Le guide est composé de quatre thèmes sur lesquels nous reviendrons dans le paragraphe comparative et cumulative entre les répondants et se prêtent mieux à certaines contraintes de terrain (faible disponibilité des répondants et aux compétences des enquêteurs (souvent limitées). » (p.92).
149
iii. Le guide d’entretien semi-directif centré
Un guide d’entretien est souvent composé de quatre phases (Gavard-Perret, 2008) :
Une introduction qui présente le thème de recherche et assure l’anonymat des réponses et indique la manière dont les données seront exploitées et demande l’accord d’enregistrement de l’entretien. L’introduction se termine par une/des questions d’ordre général sur le poste, l’entreprise de l’interviewé. Cette première partie sert principalement à instaurer un climat de confiance.

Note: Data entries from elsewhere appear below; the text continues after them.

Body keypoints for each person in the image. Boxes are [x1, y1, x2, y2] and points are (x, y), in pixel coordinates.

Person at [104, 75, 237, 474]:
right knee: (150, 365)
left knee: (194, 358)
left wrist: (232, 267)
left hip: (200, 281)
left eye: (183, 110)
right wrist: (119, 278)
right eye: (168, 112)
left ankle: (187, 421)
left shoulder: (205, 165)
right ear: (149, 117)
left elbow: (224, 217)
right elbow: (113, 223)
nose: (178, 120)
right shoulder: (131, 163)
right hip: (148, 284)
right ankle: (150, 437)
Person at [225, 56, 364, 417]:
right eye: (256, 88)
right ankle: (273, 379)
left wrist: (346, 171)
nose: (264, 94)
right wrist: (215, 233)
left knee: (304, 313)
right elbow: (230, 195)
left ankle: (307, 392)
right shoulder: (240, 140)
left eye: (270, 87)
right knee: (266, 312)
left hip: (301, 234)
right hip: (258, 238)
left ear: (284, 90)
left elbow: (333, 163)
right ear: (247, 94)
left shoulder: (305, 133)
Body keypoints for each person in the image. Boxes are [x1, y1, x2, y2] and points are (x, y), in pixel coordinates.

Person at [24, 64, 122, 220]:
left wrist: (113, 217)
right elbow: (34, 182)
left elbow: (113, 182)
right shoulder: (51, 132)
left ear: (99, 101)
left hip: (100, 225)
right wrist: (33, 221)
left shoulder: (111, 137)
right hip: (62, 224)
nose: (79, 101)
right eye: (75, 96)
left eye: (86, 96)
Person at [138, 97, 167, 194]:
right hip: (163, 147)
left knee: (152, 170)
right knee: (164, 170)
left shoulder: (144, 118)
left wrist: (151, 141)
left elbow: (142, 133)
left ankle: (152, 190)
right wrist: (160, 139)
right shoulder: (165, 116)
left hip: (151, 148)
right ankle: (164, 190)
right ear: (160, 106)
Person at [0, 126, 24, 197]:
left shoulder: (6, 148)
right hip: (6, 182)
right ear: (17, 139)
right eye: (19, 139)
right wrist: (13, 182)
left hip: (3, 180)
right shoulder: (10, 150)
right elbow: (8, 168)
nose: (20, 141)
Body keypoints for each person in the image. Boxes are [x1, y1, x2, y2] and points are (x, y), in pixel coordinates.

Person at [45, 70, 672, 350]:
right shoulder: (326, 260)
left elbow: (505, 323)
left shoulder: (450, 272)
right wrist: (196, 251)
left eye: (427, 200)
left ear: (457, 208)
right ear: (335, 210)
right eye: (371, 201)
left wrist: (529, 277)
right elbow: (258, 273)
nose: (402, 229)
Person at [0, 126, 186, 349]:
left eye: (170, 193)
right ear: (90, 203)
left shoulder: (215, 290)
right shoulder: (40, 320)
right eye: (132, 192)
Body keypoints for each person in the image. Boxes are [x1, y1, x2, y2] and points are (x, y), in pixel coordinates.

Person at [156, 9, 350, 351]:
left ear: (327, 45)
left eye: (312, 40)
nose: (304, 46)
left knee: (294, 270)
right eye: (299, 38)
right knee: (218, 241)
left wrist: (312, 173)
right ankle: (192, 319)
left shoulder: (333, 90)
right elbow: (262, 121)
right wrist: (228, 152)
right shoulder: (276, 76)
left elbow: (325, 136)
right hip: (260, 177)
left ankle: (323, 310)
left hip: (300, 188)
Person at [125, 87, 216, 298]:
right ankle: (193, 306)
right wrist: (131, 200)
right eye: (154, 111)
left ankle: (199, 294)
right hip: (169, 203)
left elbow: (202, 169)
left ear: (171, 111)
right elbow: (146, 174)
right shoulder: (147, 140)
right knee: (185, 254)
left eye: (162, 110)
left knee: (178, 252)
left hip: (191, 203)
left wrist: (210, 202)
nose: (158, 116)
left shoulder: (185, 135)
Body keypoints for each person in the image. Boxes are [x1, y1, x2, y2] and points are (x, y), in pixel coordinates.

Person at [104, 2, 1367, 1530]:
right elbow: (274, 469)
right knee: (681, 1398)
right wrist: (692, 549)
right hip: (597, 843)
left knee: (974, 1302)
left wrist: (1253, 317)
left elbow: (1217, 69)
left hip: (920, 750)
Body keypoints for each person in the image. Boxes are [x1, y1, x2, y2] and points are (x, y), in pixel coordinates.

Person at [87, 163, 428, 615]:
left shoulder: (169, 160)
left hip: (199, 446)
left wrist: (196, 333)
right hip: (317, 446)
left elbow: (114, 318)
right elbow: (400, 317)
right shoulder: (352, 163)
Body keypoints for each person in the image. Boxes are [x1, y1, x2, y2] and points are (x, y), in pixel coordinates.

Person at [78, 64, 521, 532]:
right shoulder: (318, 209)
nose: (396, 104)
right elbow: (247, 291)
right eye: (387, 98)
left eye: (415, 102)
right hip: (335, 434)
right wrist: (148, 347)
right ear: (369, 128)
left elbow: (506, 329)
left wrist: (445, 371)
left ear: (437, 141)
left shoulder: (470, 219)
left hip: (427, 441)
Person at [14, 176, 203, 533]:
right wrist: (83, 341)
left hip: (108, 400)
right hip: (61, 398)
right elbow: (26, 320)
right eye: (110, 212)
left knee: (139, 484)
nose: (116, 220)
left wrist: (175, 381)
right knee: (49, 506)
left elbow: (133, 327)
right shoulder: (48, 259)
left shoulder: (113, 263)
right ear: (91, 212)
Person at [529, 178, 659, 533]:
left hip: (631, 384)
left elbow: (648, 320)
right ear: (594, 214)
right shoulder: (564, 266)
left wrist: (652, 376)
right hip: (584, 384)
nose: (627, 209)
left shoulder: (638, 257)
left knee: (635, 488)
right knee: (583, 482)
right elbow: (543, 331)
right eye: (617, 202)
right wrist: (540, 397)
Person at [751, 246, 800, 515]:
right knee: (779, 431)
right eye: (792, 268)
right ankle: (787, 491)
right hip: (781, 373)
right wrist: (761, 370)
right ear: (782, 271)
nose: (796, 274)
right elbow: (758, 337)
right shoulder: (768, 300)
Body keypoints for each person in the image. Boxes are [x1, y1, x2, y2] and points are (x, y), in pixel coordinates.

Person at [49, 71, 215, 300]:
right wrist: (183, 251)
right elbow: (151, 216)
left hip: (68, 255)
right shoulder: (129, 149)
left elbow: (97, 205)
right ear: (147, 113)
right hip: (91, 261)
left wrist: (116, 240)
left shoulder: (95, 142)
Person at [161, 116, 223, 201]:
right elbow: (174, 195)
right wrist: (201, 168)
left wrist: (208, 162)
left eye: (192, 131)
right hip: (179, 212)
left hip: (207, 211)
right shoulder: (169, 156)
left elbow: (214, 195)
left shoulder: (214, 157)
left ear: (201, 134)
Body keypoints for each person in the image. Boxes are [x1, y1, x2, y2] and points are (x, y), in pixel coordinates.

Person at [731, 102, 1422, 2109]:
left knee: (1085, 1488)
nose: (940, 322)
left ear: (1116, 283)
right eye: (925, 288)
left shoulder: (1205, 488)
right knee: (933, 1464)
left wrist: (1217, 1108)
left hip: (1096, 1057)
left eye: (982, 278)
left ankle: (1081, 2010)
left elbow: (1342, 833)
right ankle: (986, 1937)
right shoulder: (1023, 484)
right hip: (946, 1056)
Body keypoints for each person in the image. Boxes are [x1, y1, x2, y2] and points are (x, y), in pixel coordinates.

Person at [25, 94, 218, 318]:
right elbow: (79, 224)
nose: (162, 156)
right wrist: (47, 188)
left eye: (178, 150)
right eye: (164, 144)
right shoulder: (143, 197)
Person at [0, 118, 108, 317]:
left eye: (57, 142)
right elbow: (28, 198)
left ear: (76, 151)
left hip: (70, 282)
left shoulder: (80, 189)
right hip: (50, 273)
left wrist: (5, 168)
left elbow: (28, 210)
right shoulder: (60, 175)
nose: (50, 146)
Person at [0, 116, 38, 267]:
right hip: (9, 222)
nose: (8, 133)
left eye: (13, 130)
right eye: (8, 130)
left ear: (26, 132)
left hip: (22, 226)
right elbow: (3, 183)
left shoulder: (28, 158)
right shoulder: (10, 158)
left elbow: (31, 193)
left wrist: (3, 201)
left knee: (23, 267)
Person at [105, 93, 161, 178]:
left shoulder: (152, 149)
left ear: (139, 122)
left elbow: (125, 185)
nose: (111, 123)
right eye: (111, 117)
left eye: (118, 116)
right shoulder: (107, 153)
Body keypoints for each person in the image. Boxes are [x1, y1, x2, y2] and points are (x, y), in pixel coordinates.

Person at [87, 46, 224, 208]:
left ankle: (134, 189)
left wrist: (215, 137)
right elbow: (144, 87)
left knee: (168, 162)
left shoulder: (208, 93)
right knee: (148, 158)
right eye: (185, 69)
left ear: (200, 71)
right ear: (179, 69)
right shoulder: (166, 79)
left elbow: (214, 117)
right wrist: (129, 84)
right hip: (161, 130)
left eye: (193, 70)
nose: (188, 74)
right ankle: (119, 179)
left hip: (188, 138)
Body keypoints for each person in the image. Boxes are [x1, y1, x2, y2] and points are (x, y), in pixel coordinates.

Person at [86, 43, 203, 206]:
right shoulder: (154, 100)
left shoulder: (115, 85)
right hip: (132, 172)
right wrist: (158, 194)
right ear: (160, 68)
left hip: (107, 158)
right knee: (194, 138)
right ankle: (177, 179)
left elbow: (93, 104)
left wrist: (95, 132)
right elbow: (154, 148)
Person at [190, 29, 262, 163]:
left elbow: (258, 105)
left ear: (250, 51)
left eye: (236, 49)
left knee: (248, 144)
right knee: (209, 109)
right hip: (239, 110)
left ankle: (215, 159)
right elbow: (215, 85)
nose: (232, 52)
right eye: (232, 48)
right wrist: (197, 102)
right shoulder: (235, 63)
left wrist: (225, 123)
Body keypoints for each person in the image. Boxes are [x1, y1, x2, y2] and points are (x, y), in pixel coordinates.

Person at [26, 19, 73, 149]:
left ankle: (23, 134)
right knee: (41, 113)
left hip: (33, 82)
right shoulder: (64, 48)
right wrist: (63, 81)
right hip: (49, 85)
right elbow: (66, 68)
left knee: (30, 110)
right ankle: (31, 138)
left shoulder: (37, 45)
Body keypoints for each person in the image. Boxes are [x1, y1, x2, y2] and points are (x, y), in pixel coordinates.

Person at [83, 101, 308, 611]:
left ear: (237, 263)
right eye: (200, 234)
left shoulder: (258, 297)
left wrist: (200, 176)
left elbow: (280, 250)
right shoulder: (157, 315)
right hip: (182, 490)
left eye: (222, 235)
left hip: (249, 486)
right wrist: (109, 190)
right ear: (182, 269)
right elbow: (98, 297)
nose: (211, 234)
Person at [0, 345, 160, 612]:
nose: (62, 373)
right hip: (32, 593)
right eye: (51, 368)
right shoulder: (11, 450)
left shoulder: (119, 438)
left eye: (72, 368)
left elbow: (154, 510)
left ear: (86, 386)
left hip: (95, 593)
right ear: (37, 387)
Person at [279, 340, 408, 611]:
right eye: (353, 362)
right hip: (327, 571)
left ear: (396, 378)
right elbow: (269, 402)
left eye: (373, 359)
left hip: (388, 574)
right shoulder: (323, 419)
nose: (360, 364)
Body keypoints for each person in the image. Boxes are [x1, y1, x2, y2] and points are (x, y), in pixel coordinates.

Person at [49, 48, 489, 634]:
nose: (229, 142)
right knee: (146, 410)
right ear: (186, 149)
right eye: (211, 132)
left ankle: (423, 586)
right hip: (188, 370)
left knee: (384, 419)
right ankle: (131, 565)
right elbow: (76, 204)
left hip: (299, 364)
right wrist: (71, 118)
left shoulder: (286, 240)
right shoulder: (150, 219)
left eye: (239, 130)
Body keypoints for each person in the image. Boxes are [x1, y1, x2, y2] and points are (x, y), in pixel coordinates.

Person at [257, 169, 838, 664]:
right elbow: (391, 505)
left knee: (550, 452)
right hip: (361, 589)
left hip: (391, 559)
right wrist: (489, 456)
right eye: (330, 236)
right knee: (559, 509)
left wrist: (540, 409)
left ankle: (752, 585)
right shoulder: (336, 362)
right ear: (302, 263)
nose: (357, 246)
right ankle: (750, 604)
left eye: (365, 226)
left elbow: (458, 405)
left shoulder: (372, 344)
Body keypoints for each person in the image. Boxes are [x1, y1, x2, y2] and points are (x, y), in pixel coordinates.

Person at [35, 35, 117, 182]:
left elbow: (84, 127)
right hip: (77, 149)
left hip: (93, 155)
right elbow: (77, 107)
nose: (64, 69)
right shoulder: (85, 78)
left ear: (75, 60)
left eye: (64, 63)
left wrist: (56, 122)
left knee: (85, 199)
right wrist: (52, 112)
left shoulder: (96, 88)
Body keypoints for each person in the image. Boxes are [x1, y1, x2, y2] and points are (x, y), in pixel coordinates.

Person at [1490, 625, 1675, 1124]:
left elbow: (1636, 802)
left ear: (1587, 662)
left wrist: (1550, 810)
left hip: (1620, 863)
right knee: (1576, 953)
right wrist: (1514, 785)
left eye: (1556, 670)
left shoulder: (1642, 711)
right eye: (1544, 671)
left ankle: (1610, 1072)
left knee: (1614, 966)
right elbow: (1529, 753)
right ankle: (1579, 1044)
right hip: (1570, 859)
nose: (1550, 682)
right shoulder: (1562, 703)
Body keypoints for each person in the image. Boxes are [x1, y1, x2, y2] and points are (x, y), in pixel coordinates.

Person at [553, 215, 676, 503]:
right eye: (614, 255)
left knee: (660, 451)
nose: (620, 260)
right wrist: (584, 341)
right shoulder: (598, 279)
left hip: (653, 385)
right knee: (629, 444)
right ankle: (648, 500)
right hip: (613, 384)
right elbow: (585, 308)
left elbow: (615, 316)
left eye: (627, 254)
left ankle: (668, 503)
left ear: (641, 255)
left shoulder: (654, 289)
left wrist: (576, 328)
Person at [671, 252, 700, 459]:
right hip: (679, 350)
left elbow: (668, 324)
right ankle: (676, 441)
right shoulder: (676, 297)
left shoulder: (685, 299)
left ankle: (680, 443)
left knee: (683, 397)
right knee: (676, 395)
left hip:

Lors de la deuxième phase, le centrage du sujet, le chercheur amène le répondant au cœur du sujet en posant des questions plus centrées. Ces questions peuvent s’organiser en plusieurs thèmes.
La troisième phase est l’approfondissement. Les questions posées sont au cœur du sujet.
Elles sont posées après le centrage du sujet, une fois que le répondant est mis en confiance et qu’il peut parler plus librement.
La quatrième et dernière phase est la conclusion de l’entretien. Elle a pour but de récapituler l’entretien pour s’assurer que les idées émises sont conformes à sa pensée et s’assurer qu’il n’a rien à ajouter.
Nous nous sommes attachés à suivre ces consignes pour construire notre guide d’entretien (Annexe 2). Tout d’abord, nous avons contacté plusieurs personnes par email pour leur demander si elles pouvaient nous accorder du temps pour un entretien pour une thèse de doctorat. Dans cet email (encadré 2) nous leur révélions le sujet sur lequel nous travaillons.
Lors de la première phase de l’entretien, nous avons complété notre explication du sujet, nous leur avons demandé s’il était possible de les enregistrer et leur avons assuré que l’interview serait anonymisée. Cette promesse fut très importante pour eux étant donné que nous touchons à des activités stratégiques, voire secrètes. Aucune personne n’a refusé l’enregistrement.
Ensuite, nous leur avons posé une question générale sur leur poste. Nous leur avons demandé de nous expliquer leurs missions et depuis quand ils occupaient ce poste. De façon naturelle, nos répondants nous ont également indiqué leurs parcours professionnels ce qui nous a permis d’apprécier leur expérience.
La deuxième phase de nos entretiens se divise en 2 thèmes relatifs de notre étude. Le premier porte sur les pratiques de veille dans l’entreprise, le second sur les pratiques d’innovation de l’entreprise. Nous leur avons alors demandé s’ils faisaient de la veille et si oui de quelles manières et dans quels buts. Quant aux pratiques d’innovation, nous leur avons demandé s’ils avaient des méthodes d’innovation, des processus et lesquels étaient-ils.
Identifier leur processus d’innovation fut très important pour la suite de l’entretien.